> What is required: How many lines of the listing below contain the word "assign"? Reply with that number alone.

> Information shown:
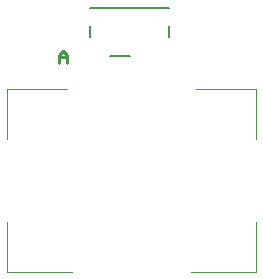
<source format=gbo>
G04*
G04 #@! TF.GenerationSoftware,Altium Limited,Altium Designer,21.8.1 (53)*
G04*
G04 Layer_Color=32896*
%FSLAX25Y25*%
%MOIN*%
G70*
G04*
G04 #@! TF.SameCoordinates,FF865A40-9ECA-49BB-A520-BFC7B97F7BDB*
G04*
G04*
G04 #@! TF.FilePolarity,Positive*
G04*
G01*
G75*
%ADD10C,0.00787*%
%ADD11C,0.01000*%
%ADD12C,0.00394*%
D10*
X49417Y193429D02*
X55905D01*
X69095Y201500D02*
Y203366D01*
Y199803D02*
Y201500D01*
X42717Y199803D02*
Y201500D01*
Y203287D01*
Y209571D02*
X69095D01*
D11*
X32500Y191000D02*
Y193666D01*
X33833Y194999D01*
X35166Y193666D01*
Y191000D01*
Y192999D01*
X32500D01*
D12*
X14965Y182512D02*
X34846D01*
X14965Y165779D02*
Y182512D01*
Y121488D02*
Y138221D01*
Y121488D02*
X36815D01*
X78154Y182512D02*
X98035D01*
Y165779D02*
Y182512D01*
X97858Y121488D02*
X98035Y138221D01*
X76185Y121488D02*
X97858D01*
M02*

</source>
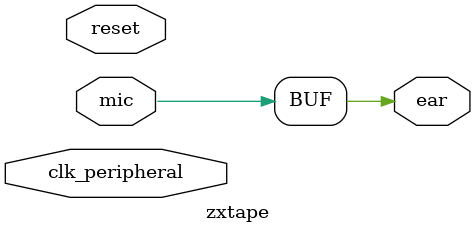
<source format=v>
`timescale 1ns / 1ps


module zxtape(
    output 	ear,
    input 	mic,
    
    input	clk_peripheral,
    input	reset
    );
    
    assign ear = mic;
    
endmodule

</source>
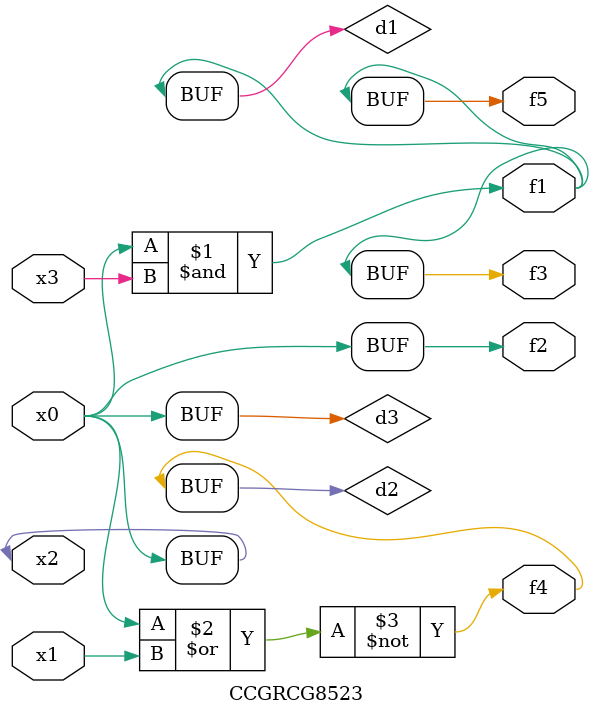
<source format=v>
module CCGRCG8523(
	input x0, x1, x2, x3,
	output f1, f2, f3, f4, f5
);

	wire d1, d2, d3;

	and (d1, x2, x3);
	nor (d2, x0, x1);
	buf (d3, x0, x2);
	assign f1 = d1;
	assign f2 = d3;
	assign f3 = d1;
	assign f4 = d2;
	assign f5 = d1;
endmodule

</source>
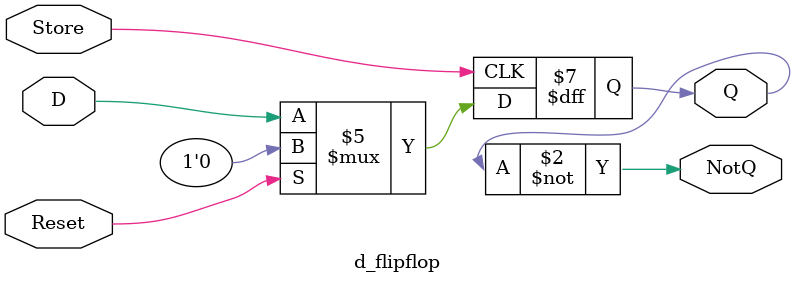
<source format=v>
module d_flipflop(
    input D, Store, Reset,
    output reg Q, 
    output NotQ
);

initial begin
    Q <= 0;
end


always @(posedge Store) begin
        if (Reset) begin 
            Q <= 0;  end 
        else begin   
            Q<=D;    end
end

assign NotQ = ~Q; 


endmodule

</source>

> Result of this task: 7